:: GOAL OF THE EXERCISE ::
Recast the text read from each of the following entries as a single JSON list of strings, with one string per line and blank lines omitted. Leave the pictures out of the answer.

:: RAW DATA ::
--

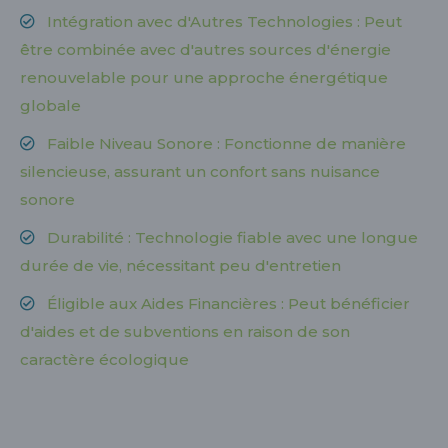
Intégration avec d'Autres Technologies : Peut
être combinée avec d'autres sources d'énergie
renouvelable pour une approche énergétique
globale
Faible Niveau Sonore : Fonctionne de manière
silencieuse, assurant un confort sans nuisance
sonore
Durabilité : Technologie fiable avec une longue
durée de vie, nécessitant peu d'entretien
Éligible aux Aides Financières : Peut bénéficier
d'aides et de subventions en raison de son
caractère écologique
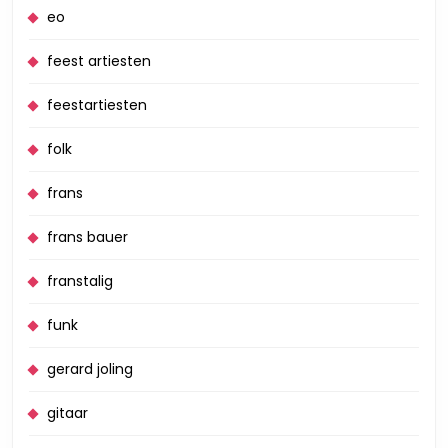
eo
feest artiesten
feestartiesten
folk
frans
frans bauer
franstalig
funk
gerard joling
gitaar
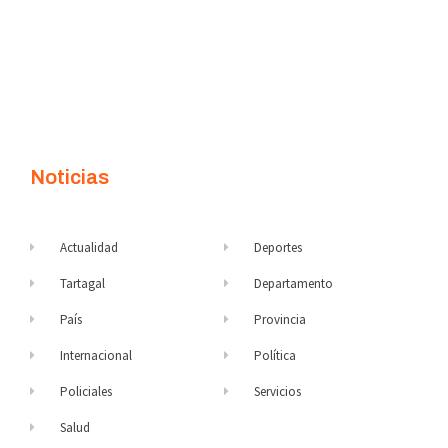
Noticias
Actualidad
Deportes
Tartagal
Departamento
País
Provincia
Internacional
Política
Policiales
Servicios
Salud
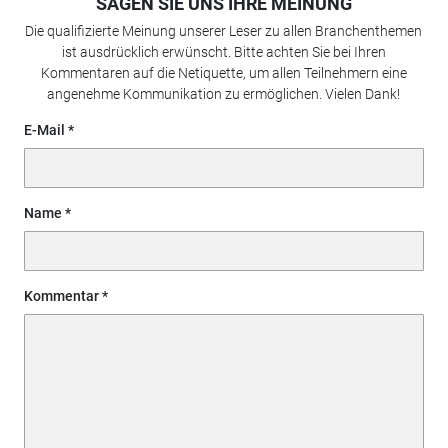
SAGEN SIE UNS IHRE MEINUNG
Die qualifizierte Meinung unserer Leser zu allen Branchenthemen
ist ausdrücklich erwünscht. Bitte achten Sie bei Ihren
Kommentaren auf die Netiquette, um allen Teilnehmern eine
angenehme Kommunikation zu ermöglichen. Vielen Dank!
E-Mail
Name
Kommentar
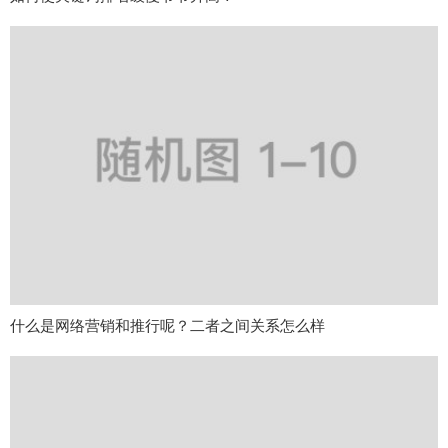
什么是网络营销和推行呢？二者之间关系怎么样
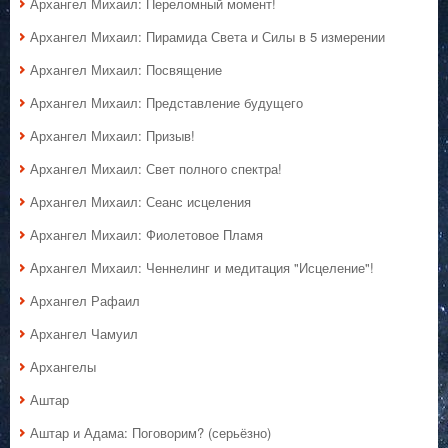
Архангел Михаил: Переломный момент!
Архангел Михаил: Пирамида Света и Силы в 5 измерении
Архангел Михаил: Посвящение
Архангел Михаил: Представление будущего
Архангел Михаил: Призыв!
Архангел Михаил: Свет полного спектра!
Архангел Михаил: Сеанс исцеления
Архангел Михаил: Фиолетовое Пламя
Архангел Михаил: Ченнелинг и медитация "Исцеление"!
Архангел Рафаил
Архангел Чамуил
Архангелы
Аштар
Аштар и Адама: Поговорим? (серьёзно)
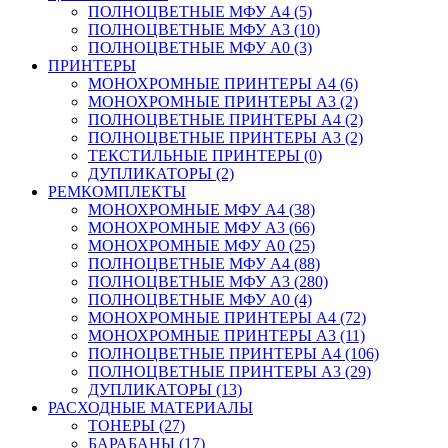
ПОЛНОЦВЕТНЫЕ МФУ А4 (5)
ПОЛНОЦВЕТНЫЕ МФУ А3 (10)
ПОЛНОЦВЕТНЫЕ МФУ А0 (3)
ПРИНТЕРЫ
МОНОХРОМНЫЕ ПРИНТЕРЫ А4 (6)
МОНОХРОМНЫЕ ПРИНТЕРЫ А3 (2)
ПОЛНОЦВЕТНЫЕ ПРИНТЕРЫ А4 (2)
ПОЛНОЦВЕТНЫЕ ПРИНТЕРЫ А3 (2)
ТЕКСТИЛЬНЫЕ ПРИНТЕРЫ (0)
ДУПЛИКАТОРЫ (2)
РЕМКОМПЛЕКТЫ
МОНОХРОМНЫЕ МФУ А4 (38)
МОНОХРОМНЫЕ МФУ А3 (66)
МОНОХРОМНЫЕ МФУ А0 (25)
ПОЛНОЦВЕТНЫЕ МФУ А4 (88)
ПОЛНОЦВЕТНЫЕ МФУ А3 (280)
ПОЛНОЦВЕТНЫЕ МФУ А0 (4)
МОНОХРОМНЫЕ ПРИНТЕРЫ А4 (72)
МОНОХРОМНЫЕ ПРИНТЕРЫ А3 (11)
ПОЛНОЦВЕТНЫЕ ПРИНТЕРЫ А4 (106)
ПОЛНОЦВЕТНЫЕ ПРИНТЕРЫ А3 (29)
ДУПЛИКАТОРЫ (13)
РАСХОДНЫЕ МАТЕРИАЛЫ
ТОНЕРЫ (27)
БАРАБАНЫ (17)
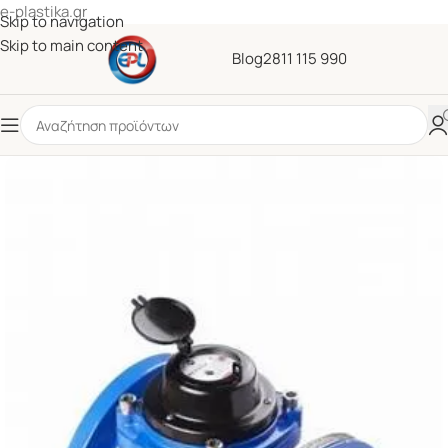
e-plastika.gr
Skip to navigation
Skip to main content
Blog
2811 115 990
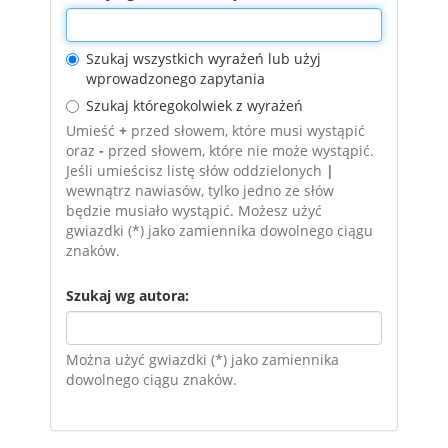
Szukaj wszystkich wyrażeń lub użyj
wprowadzonego zapytania
Szukaj któregokolwiek z wyrażeń
Umieść
+
przed słowem, które musi wystąpić
oraz
-
przed słowem, które nie może wystąpić.
Jeśli umieścisz listę słów oddzielonych
|
wewnątrz nawiasów, tylko jedno ze słów
będzie musiało wystąpić. Możesz użyć
gwiazdki (*) jako zamiennika dowolnego ciągu
znaków.
Szukaj wg autora:
Można użyć gwiazdki (*) jako zamiennika
dowolnego ciągu znaków.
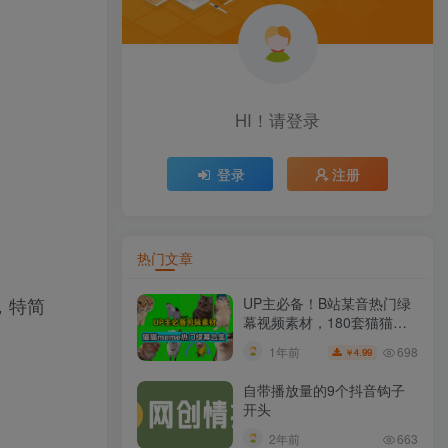
HI！请登录
登录
注册
热门文章
，特简
UP主必备！B站某音热门绿
幕视频素材，180套猫猫
meme动态绿幕合集包，含
698
1年前
4.99
￥
背景图BGM，含使用教程
自带播放量的9个抖音钩子
开头
2年前
663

--

:: ANSWER SPACE ::
[
  "Intégration avec d'Autres Technologies : Peut",
  "être combinée avec d'autres sources d'énergie",
  "renouvelable pour une approche énergétique",
  "globale",
  "Faible Niveau Sonore : Fonctionne de manière",
  "silencieuse, assurant un confort sans nuisance",
  "sonore",
  "Durabilité : Technologie fiable avec une longue",
  "durée de vie, nécessitant peu d'entretien",
  "Éligible aux Aides Financières : Peut bénéficier",
  "d'aides et de subventions en raison de son",
  "caractère écologique",
  "eo",
  "feest artiesten",
  "feestartiesten",
  "folk",
  "frans",
  "frans bauer",
  "franstalig",
  "funk",
  "gerard joling",
  "gitaar",
  "Noticias",
  "Actualidad",
  "Deportes",
  "Tartagal",
  "Departamento",
  "País",
  "Provincia",
  "Internacional",
  "Política",
  "Policiales",
  "Servicios",
  "Salud",
  "SAGEN SIE UNS IHRE MEINUNG",
  "Die qualifizierte Meinung unserer Leser zu allen Branchenthemen",
  "ist ausdrücklich erwünscht. Bitte achten Sie bei Ihren",
  "Kommentaren auf die Netiquette, um allen Teilnehmern eine",
  "angenehme Kommunikation zu ermöglichen. Vielen Dank!",
  "E-Mail",
  "Name",
  "Kommentar",
  "什么是网络营销和推行呢？二者之间关系怎么样",
  "Архангел Михаил: Переломный момент!",
  "Архангел Михаил: Пирамида Света и Силы в 5 измерении",
  "Архангел Михаил: Посвящение",
  "Архангел Михаил: Представление будущего",
  "Архангел Михаил: Призыв!",
  "Архангел Михаил: Свет полного спектра!",
  "Архангел Михаил: Сеанс исцеления",
  "Архангел Михаил: Фиолетовое Пламя",
  "Архангел Михаил: Ченнелинг и медитация \"Исцеление\"!",
  "Архангел Рафаил",
  "Архангел Чамуил",
  "Архангелы",
  "Аштар",
  "Аштар и Адама: Поговорим? (серьёзно)",
  "ПОЛНОЦВЕТНЫЕ МФУ А4 (5)",
  "ПОЛНОЦВЕТНЫЕ МФУ А3 (10)",
  "ПОЛНОЦВЕТНЫЕ МФУ А0 (3)",
  "ПРИНТЕРЫ",
  "МОНОХРОМНЫЕ ПРИНТЕРЫ А4 (6)",
  "МОНОХРОМНЫЕ ПРИНТЕРЫ А3 (2)",
  "ПОЛНОЦВЕТНЫЕ ПРИНТЕРЫ А4 (2)",
  "ПОЛНОЦВЕТНЫЕ ПРИНТЕРЫ А3 (2)",
  "ТЕКСТИЛЬНЫЕ ПРИНТЕРЫ (0)",
  "ДУПЛИКАТОРЫ (2)",
  "РЕМКОМПЛЕКТЫ",
  "МОНОХРОМНЫЕ МФУ А4 (38)",
  "МОНОХРОМНЫЕ МФУ А3 (66)",
  "МОНОХРОМНЫЕ МФУ А0 (25)",
  "ПОЛНОЦВЕТНЫЕ МФУ А4 (88)",
  "ПОЛНОЦВЕТНЫЕ МФУ А3 (280)",
  "ПОЛНОЦВЕТНЫЕ МФУ А0 (4)",
  "МОНОХРОМНЫЕ ПРИНТЕРЫ А4 (72)",
  "МОНОХРОМНЫЕ ПРИНТЕРЫ А3 (11)",
  "ПОЛНОЦВЕТНЫЕ ПРИНТЕРЫ А4 (106)",
  "ПОЛНОЦВЕТНЫЕ ПРИНТЕРЫ А3 (29)",
  "ДУПЛИКАТОРЫ (13)",
  "РАСХОДНЫЕ МАТЕРИАЛЫ",
  "ТОНЕРЫ (27)",
  "БАРАБАНЫ (17)",
  "e-plastika.gr",
  "Skip to navigation",
  "Skip to main content",
  "Blog",
  "2811 115 990",
  "Szukaj wszystkich wyrażeń lub użyj",
  "wprowadzonego zapytania",
  "Szukaj któregokolwiek z wyrażeń",
  "Umieść",
  "+",
  "przed słowem, które musi wystąpić",
  "oraz",
  "-",
  "przed słowem, które nie może wystąpić.",
  "Jeśli umieścisz listę słów oddzielonych",
  "|",
  "wewnątrz nawiasów, tylko jedno ze słów",
  "będzie musiało wystąpić. Możesz użyć",
  "gwiazdki (*) jako zamiennika dowolnego ciągu",
  "znaków.",
  "Szukaj wg autora:",
  "Można użyć gwiazdki (*) jako zamiennika",
  "dowolnego ciągu znaków.",
  "HI！请登录",
  "登录",
  "注册",
  "热门文章",
  "，特简",
  "UP主必备！B站某音热门绿",
  "幕视频素材，180套猫猫",
  "meme动态绿幕合集包，含",
  "698",
  "1年前",
  "4.99",
  "￥",
  "背景图BGM，含使用教程",
  "自带播放量的9个抖音钩子",
  "开头",
  "2年前",
  "663"
]